Why Some Hires Are Great, Others Aren’t: The DM Personality
Ever wonder why some new hires in this profession work out brilliantly, while others don’t? I am convinced that there is a certain personality type that is drawn to direct marketing.
All kinds of random people are exposed to the industry at some point during their careers. There has to be something identifiable about the ones who take to direct marketing, who get religion, who become its passionate advocates. Here is a handful of hypotheses about the characteristics of the direct marketing personality:
- The direct marketing personality is practical, down to earth and a straight shooter. Direct marketers want results. They get no comfort from smoke and mirrors, and they are not particularly skilled at dissembling. Their art and copy are designed to sell, not to win awards.

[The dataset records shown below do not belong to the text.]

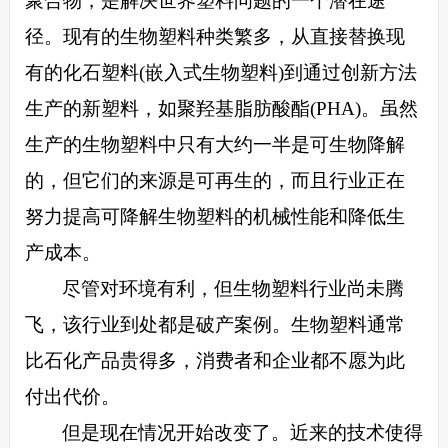
聚合物，是解决世界塑料问题的一个潜在途
径。现有的生物塑料种类繁多，从直接替换现
有的化石塑料
(嵌入式生物塑料)到通过创新方法
生产的新塑料，如聚羟基脂肪酸酯(PHA)。虽然
生产的生物塑料中只有大约一半是可生物降解
的，但它们的来源是可再生的，而且行业正在
努力提高可降解生物塑料的机械性能和降低生
产成本。
尽管对环境有利，但生物塑料行业尚未腾
飞，该行业到处都是破产案例。生物塑料通常
比石化产品贵得多，消费者和企业都不愿为此
付出代价。
但是现在情况开始改变了。近来的技术使得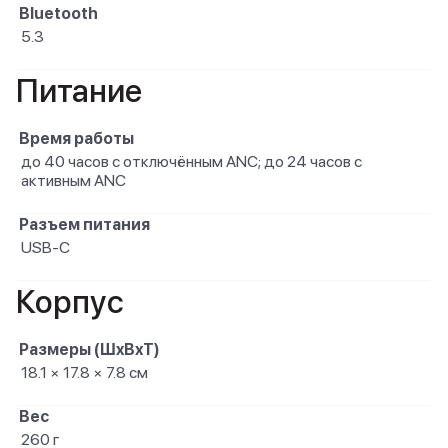
Bluetooth
5.3
Питание
Время работы
до 40 часов с отключённым ANC; до 24 часов с
активным ANC
Разъем питания
USB-C
Корпус
Размеры (ШxВxТ)
18.1 × 17.8 × 7.8 см
Вес
260 г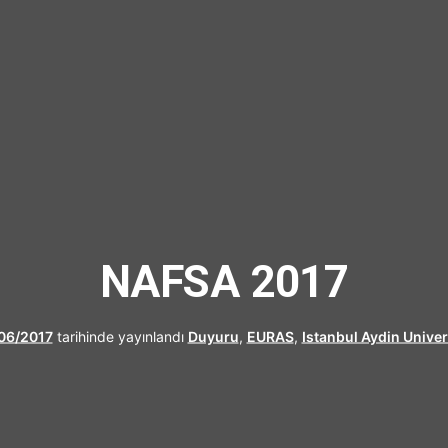
UFRAD
NAFSA 2017
06/2017
tarihinde yayınlandı
Duyuru
,
EURAS
,
Istanbul Aydin Univer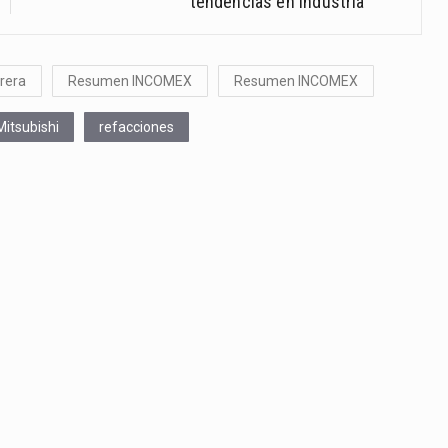
tendencias en industria
rera
Resumen INCOMEX
Resumen INCOMEX
Mitsubishi
refacciones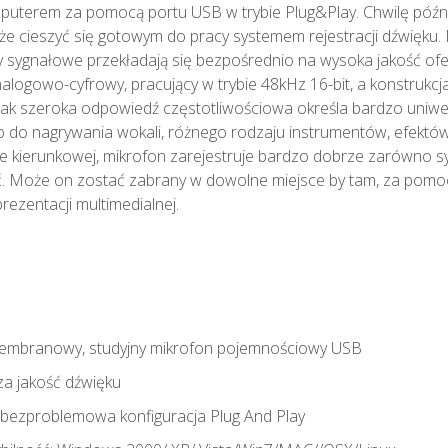
mputerem za pomocą portu USB w trybie Plug&Play. Chwilę później
że cieszyć się gotowym do pracy systemem rejestracji dźwię
y sygnałowe przekładają się bezpośrednio na wysoka jakość o
nalogowo-cyfrowy, pracujący w trybie 48kHz 16-bit, a konstru
ak szeroka odpowiedź częstotliwościowa określa bardzo uni
 do nagrywania wokali, różnego rodzaju instrumentów, efektów p
e kierunkowej, mikrofon zarejestruje bardzo dobrze zarówno sygna
ć. Może on zostać zabrany w dowolne miejsce by tam, za pomo
rezentacji multimedialnej.
embranowy, studyjny mikrofon pojemnościowy USB
za jakość dźwięku
i bezproblemowa konfiguracja Plug And Play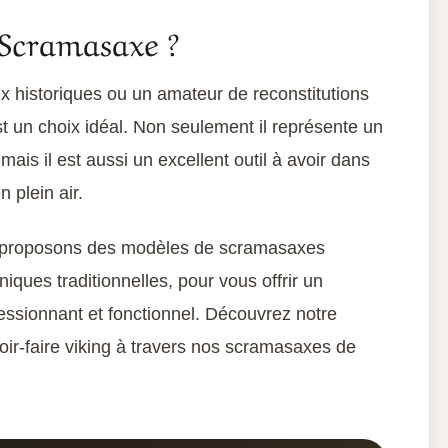
Scramasaxe ?
x historiques ou un amateur de reconstitutions
t un choix idéal. Non seulement il représente un
mais il est aussi un excellent outil à avoir dans
n plein air.
 proposons des modèles de scramasaxes
iques traditionnelles, pour vous offrir un
essionnant et fonctionnel. Découvrez notre
voir-faire viking à travers nos scramasaxes de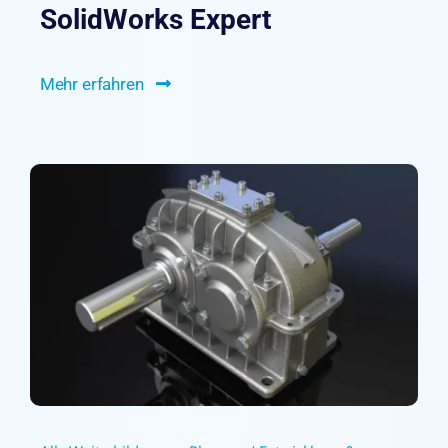
SolidWorks Expert
Mehr erfahren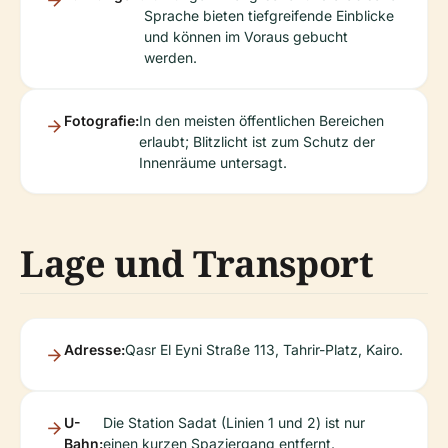
Sprache bieten tiefgreifende Einblicke
und können im Voraus gebucht
werden.
Fotografie:
In den meisten öffentlichen Bereichen
erlaubt; Blitzlicht ist zum Schutz der
Innenräume untersagt.
Lage und Transport
Adresse:
Qasr El Eyni Straße 113, Tahrir-Platz, Kairo.
U-
Die Station Sadat (Linien 1 und 2) ist nur
Bahn:
einen kurzen Spaziergang entfernt.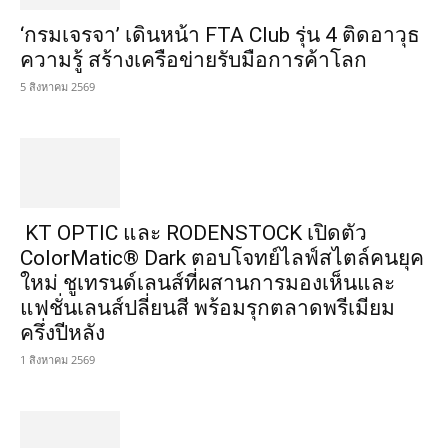
‘กรมเจรจา’ เดินหน้า FTA Club รุ่น 4 ติดอาวุธ
ความรู้ สร้างเครือข่ายรับมือการค้าโลก
5 สิงหาคม 2569
KT OPTIC และ RODENSTOCK เปิดตัว
ColorMatic® Dark ตอบโจทย์ไลฟ์สไตล์คนยุค
ใหม่ ชูเทรนด์เลนส์ที่ผสานการมองเห็นและ
แฟชั่นเลนส์ปลี่ยนสี พร้อมรุกตลาดพรีเมียม
ครึ่งปีหลัง
1 สิงหาคม 2569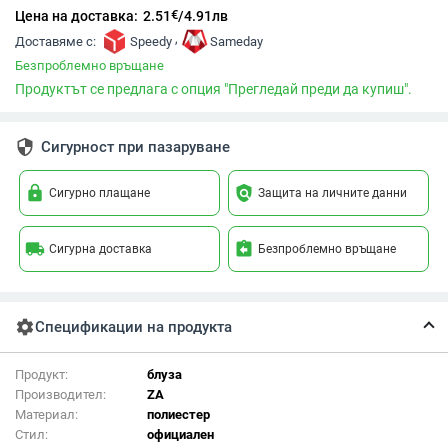
€
Цена на доставка:
2.51
/
4.91
лв
,
Доставяме с:
Speedy
Sameday
Безпроблемно връщане
Продуктът се предлага с опция "Прегледай преди да купиш".
security
Сигурност при пазаруване
lock
policy
Сигурно плащане
Защита на личните данни
local_shipping
assignment_return
Сигурна доставка
Безпроблемно връщане
settings
Спецификации на продукта
Продукт:
блуза
Производител:
ZA
Материал:
полиестер
Стил:
официален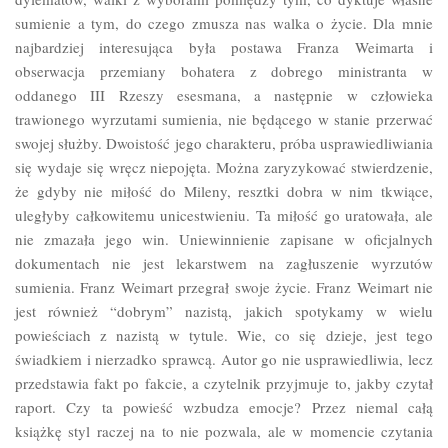
sumienie a tym, do czego zmusza nas walka o życie. Dla mnie
najbardziej interesująca była postawa Franza Weimarta i
obserwacja przemiany bohatera z dobrego ministranta w
oddanego III Rzeszy esesmana, a następnie w człowieka
trawionego wyrzutami sumienia, nie będącego w stanie przerwać
swojej służby. Dwoistość jego charakteru, próba usprawiedliwiania
się wydaje się wręcz niepojęta. Można zaryzykować stwierdzenie,
że gdyby nie miłość do Mileny, resztki dobra w nim tkwiące,
uległyby całkowitemu unicestwieniu. Ta miłość go uratowała, ale
nie zmazała jego win. Uniewinnienie zapisane w oficjalnych
dokumentach nie jest lekarstwem na zagłuszenie wyrzutów
sumienia. Franz Weimart przegrał swoje życie. Franz Weimart nie
jest również “dobrym” nazistą, jakich spotykamy w wielu
powieściach z nazistą w tytule. Wie, co się dzieje, jest tego
świadkiem i nierzadko sprawcą. Autor go nie usprawiedliwia, lecz
przedstawia fakt po fakcie, a czytelnik przyjmuje to, jakby czytał
raport. Czy ta powieść wzbudza emocje? Przez niemal całą
książkę styl raczej na to nie pozwala, ale w momencie czytania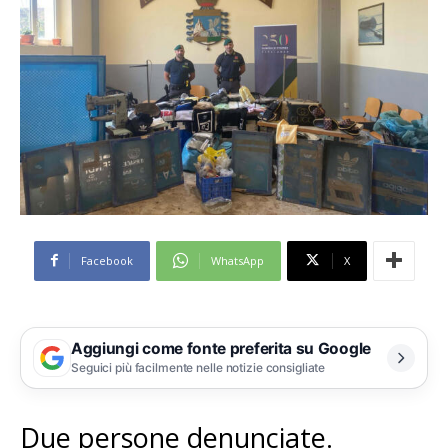
Facebook
WhatsApp
X
Aggiungi come fonte preferita su Google
Seguici più facilmente nelle notizie consigliate
Due persone denunciate.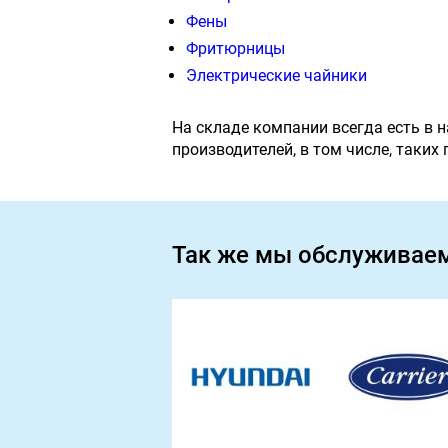
Фены
Фритюрницы
Электрические чайники
На складе компании всегда есть в 
производителей, в том числе, таких
Так же мы обслуживае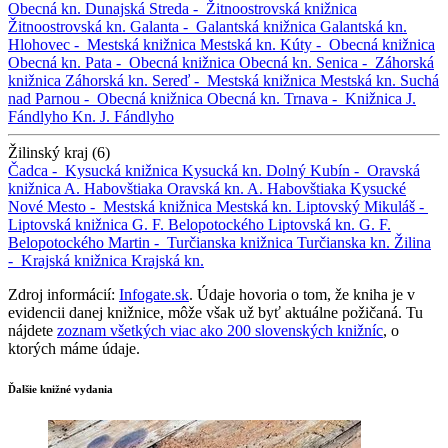
Obecná kn.
Dunajská Streda -
Žitnoostrovská knižnica
Žitnoostrovská kn.
Galanta -
Galantská knižnica
Galantská kn.
Hlohovec -
Mestská knižnica
Mestská kn.
Kúty -
Obecná knižnica
Obecná kn.
Pata -
Obecná knižnica
Obecná kn.
Senica -
Záhorská
knižnica
Záhorská kn.
Sereď -
Mestská knižnica
Mestská kn.
Suchá
nad Parnou -
Obecná knižnica
Obecná kn.
Trnava -
Knižnica J.
Fándlyho
Kn. J. Fándlyho
Žilinský kraj (6)
Čadca -
Kysucká knižnica
Kysucká kn.
Dolný Kubín -
Oravská
knižnica A. Habovštiaka
Oravská kn. A. Habovštiaka
Kysucké
Nové Mesto -
Mestská knižnica
Mestská kn.
Liptovský Mikuláš -
Liptovská knižnica G. F. Belopotockého
Liptovská kn. G. F.
Belopotockého
Martin -
Turčianska knižnica
Turčianska kn.
Žilina
-
Krajská knižnica
Krajská kn.
Zdroj informácií:
Infogate.sk
. Údaje hovoria o tom, že kniha je v
evidencii danej knižnice, môže však už byť aktuálne požičaná. Tu
nájdete
zoznam všetkých viac ako 200 slovenských knižníc
, o
ktorých máme údaje.
Ďalšie knižné vydania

- The direct marketing personality is open-minded. Direct marketers are willing to test everything and let the market decide what works and what doesn’t. They avoid prejudgment based on their own preferences, not to mention their experience. They don’t mind being proved wrong.
- That said, the direct marketing personality can be arrogant and impatient. When direct marketers rely on proof of success from the marketplace, they have no time for those who rely on instinct, on persuasion or on politics to make marketing decisions. So direct marketers get cocky and become a bit of a pain in the neck.
- If direct marketers are offensive to others, they get along great with their own kind. These people have created an unusually tight industry of like minds, who share ideas, lists and advice and, as a result, truly enjoy each other’s company. Not that we don’t have rivalries and plenty of long-standing feuds within the industry. But those are based on the passion factor (see later item).
- The direct marketing personality contains a fine balance between the left and the right brain. Direct marketers value creativity — in strategy, in tactics, in new ideas, in messaging. But they also love and respect numbers, and they let the data indicate the best way to move. They are comfortable working with both artists and statisticians because they get value from both.
- The direct marketing personality is passionate to the point of obsession. Direct marketers are committed to selling, to getting their products to market. So any new idea, any scrap of information, is of interest. Direct marketers always can find something to learn from each other, from their vendors, from their competitors. Direct marketers rarely jump ship to their direct competition, the way a supplier sales representative might; marketers take their associations with the company or product line too personally.
- The direct marketing personality will try anything. There is no “not invented here” to get in the way of a new idea. All they care about is whether it works, not where it came from. So direct marketers are likely to be thinking globally, to explore foreign markets and be comfortable testing their way worldwide.
- Direct marketers give it up. Far from being possessive, they are flattered when their ideas are used by others. What other industry brazenly promotes the use of “swipe files”? Imitation is truly the sincerest form in this business, and we all benefit.
- Direct marketers go for the deal. Forget emotions, forget awareness — what’s the offer? Direct marketers are most comfortable when talking tangibles, like benefits and guarantees.
- The direct marketing personality is thick-skinned. For decades, direct marketers have been shunned by general advertisers, those folks “above the line” who cast disdainful looks at anyone who is actually trying to get the order. To be sure, the industry did suffer from a deserved reputation for a certain amount of sleaze in years past. Now we are rehabilitated. In fact, we are hot.
This list is just my opinion, and it is written primarily for the amusement of those in the business. But I also can see some practical application (hey, I am a direct marketer — I want results!). Let us call on the personality index professionals to put some science around the characteristics of the people who best fit the industry and see what they come up with. If we can identify the DM personality with some accuracy, our hiring might become more efficient. Or at least we’d be able to poke even more fun at ourselves.